::: Material for the task :::

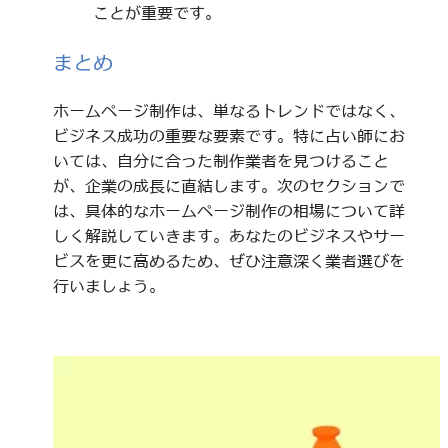
ことが重要です。
まとめ
ホームページ制作は、単なるトレンドではなく、
ビジネス成功の重要な要素です。特に占い師にお
いては、自分に合った制作業者を見つけること
が、企業の成長に直結します。次のセクションで
は、具体的なホームページ制作の相場について詳
しく解説していきます。あなたのビジネスやサー
ビスを更に高めるため、ぜひ注意深く業者選びを
行いましょう。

:::

Transcribe the full listing above exactly, with the images removed.

▸ **Solution to this problem**
ことが重要です。
まとめ
ホームページ制作は、単なるトレンドではなく、
ビジネス成功の重要な要素です。特に占い師にお
いては、自分に合った制作業者を見つけること
が、企業の成長に直結します。次のセクションで
は、具体的なホームページ制作の相場について詳
しく解説していきます。あなたのビジネスやサー
ビスを更に高めるため、ぜひ注意深く業者選びを
行いましょう。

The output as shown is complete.